Exercise: With the images removed, return every line below exactly as it reads.

Supplied records:
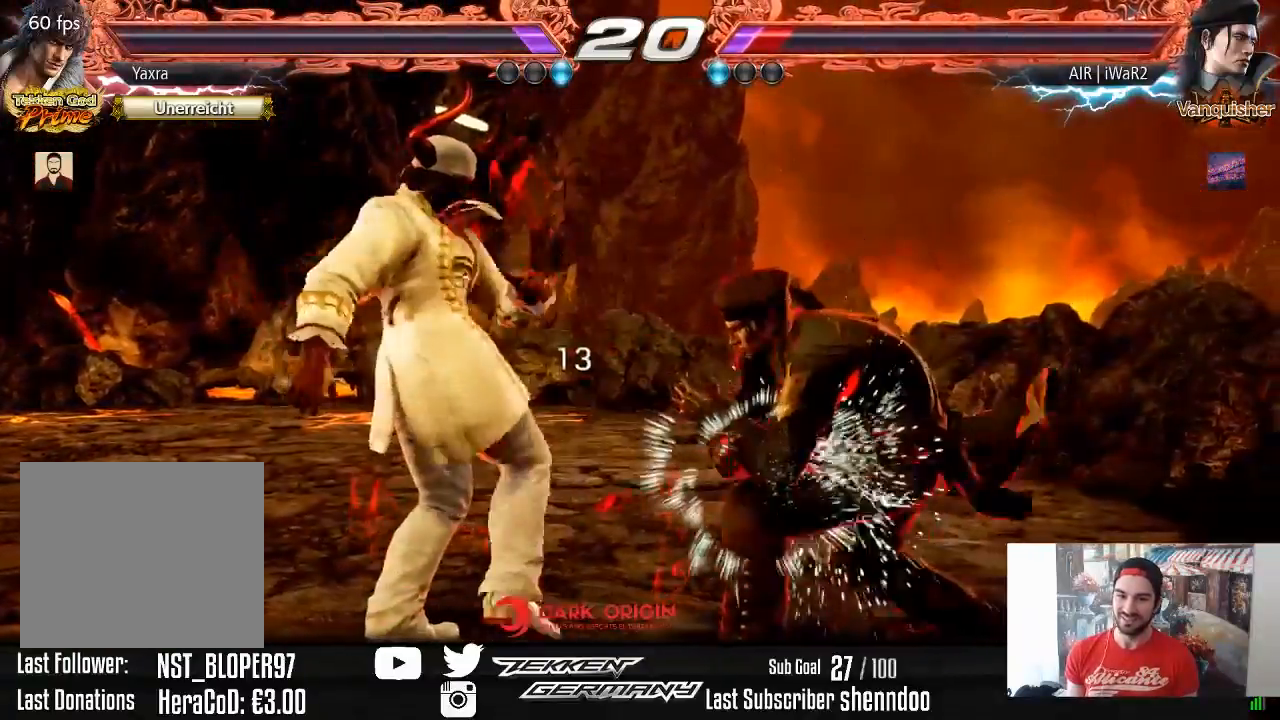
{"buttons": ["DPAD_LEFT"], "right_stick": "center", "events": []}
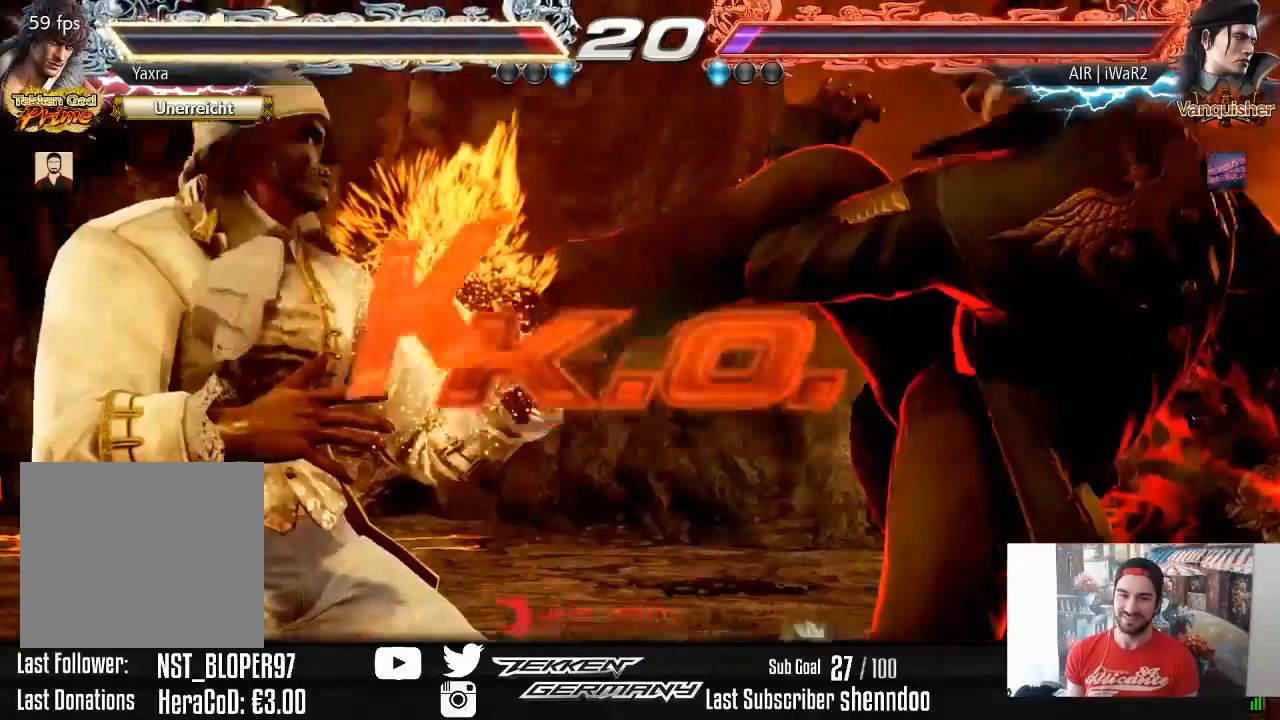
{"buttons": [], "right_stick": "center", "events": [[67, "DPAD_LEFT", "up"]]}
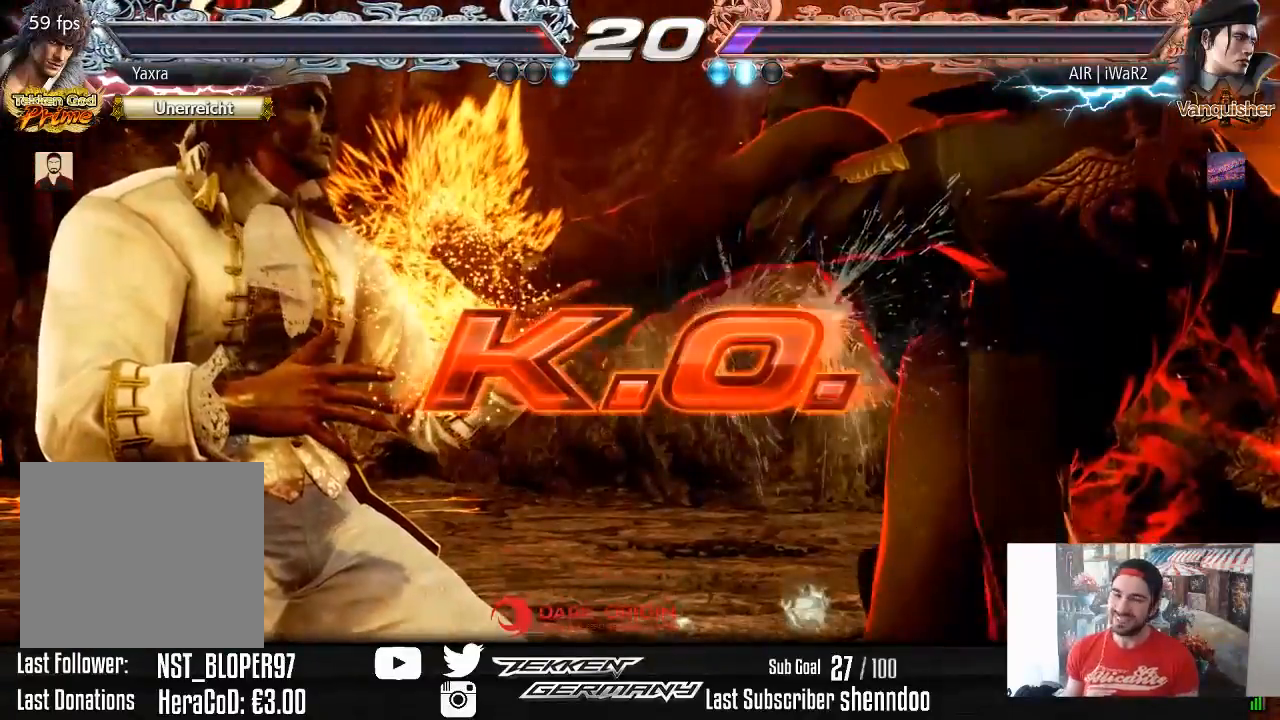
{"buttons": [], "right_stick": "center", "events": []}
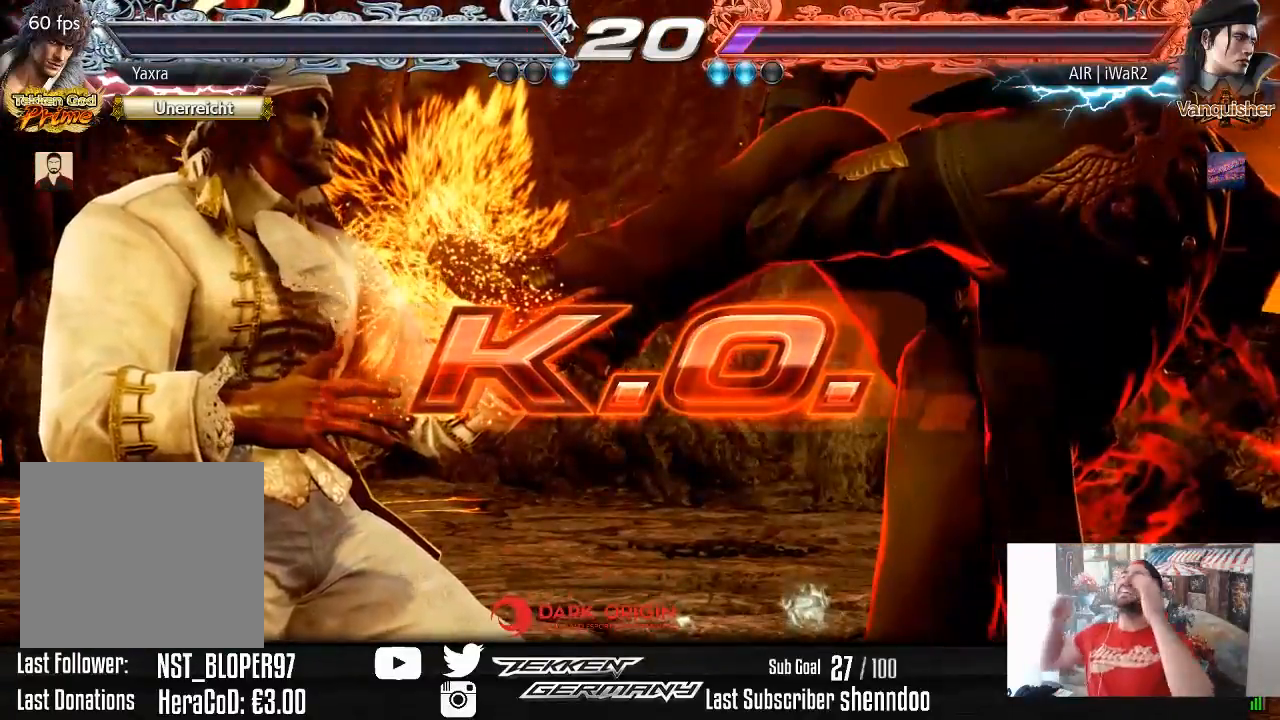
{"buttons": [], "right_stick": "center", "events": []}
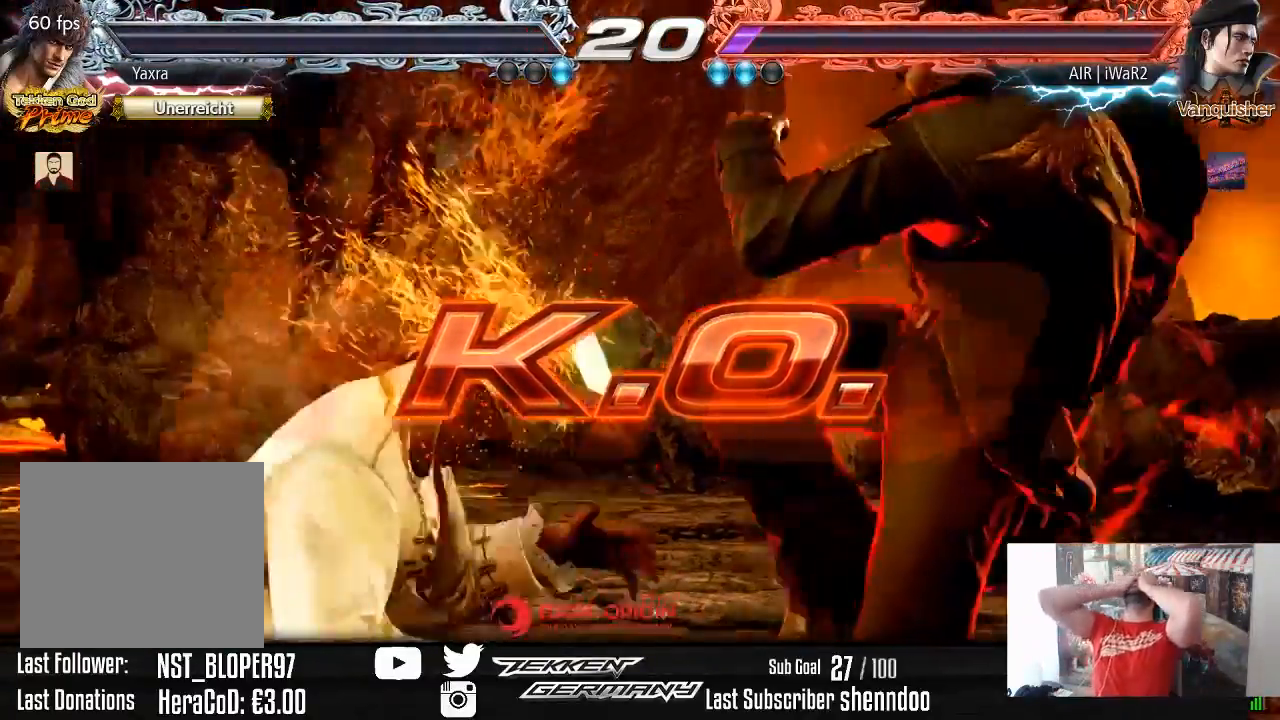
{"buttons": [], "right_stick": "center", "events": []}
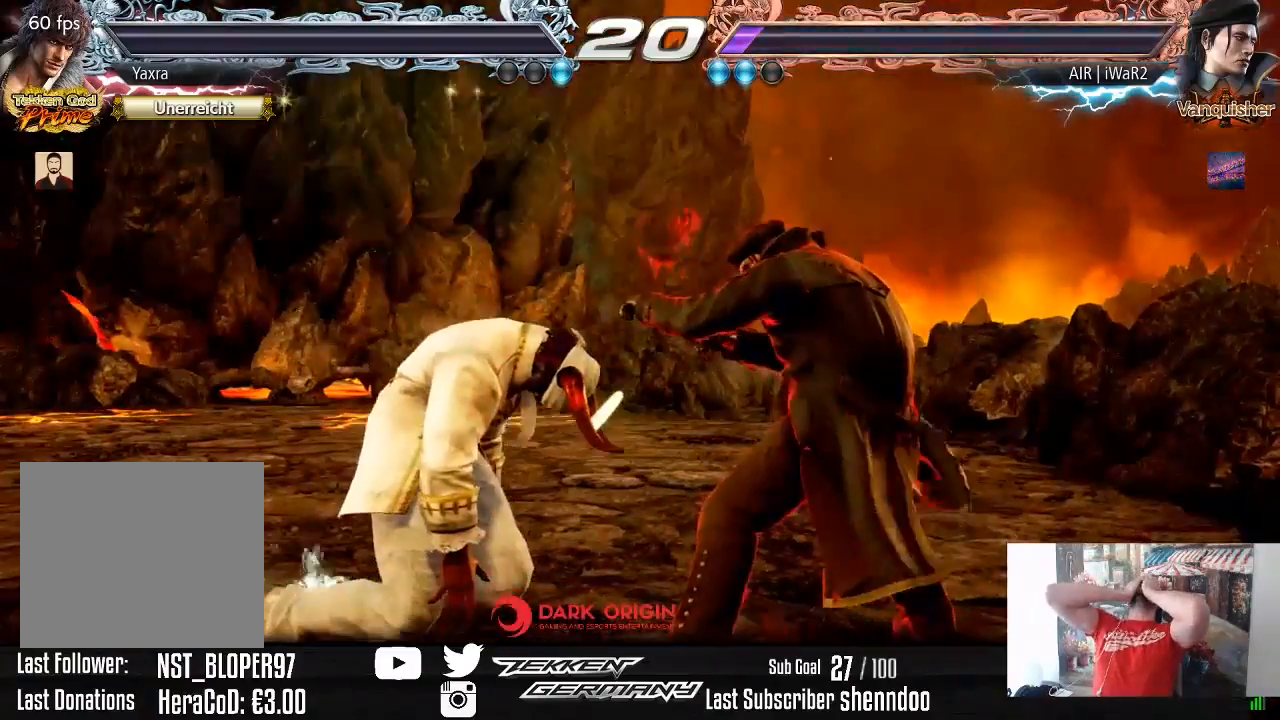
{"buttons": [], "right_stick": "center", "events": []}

Response box:
{"buttons": ["DPAD_LEFT"], "right_stick": "center", "events": []}
{"buttons": [], "right_stick": "center", "events": [[67, "DPAD_LEFT", "up"]]}
{"buttons": [], "right_stick": "center", "events": []}
{"buttons": [], "right_stick": "center", "events": []}
{"buttons": [], "right_stick": "center", "events": []}
{"buttons": [], "right_stick": "center", "events": []}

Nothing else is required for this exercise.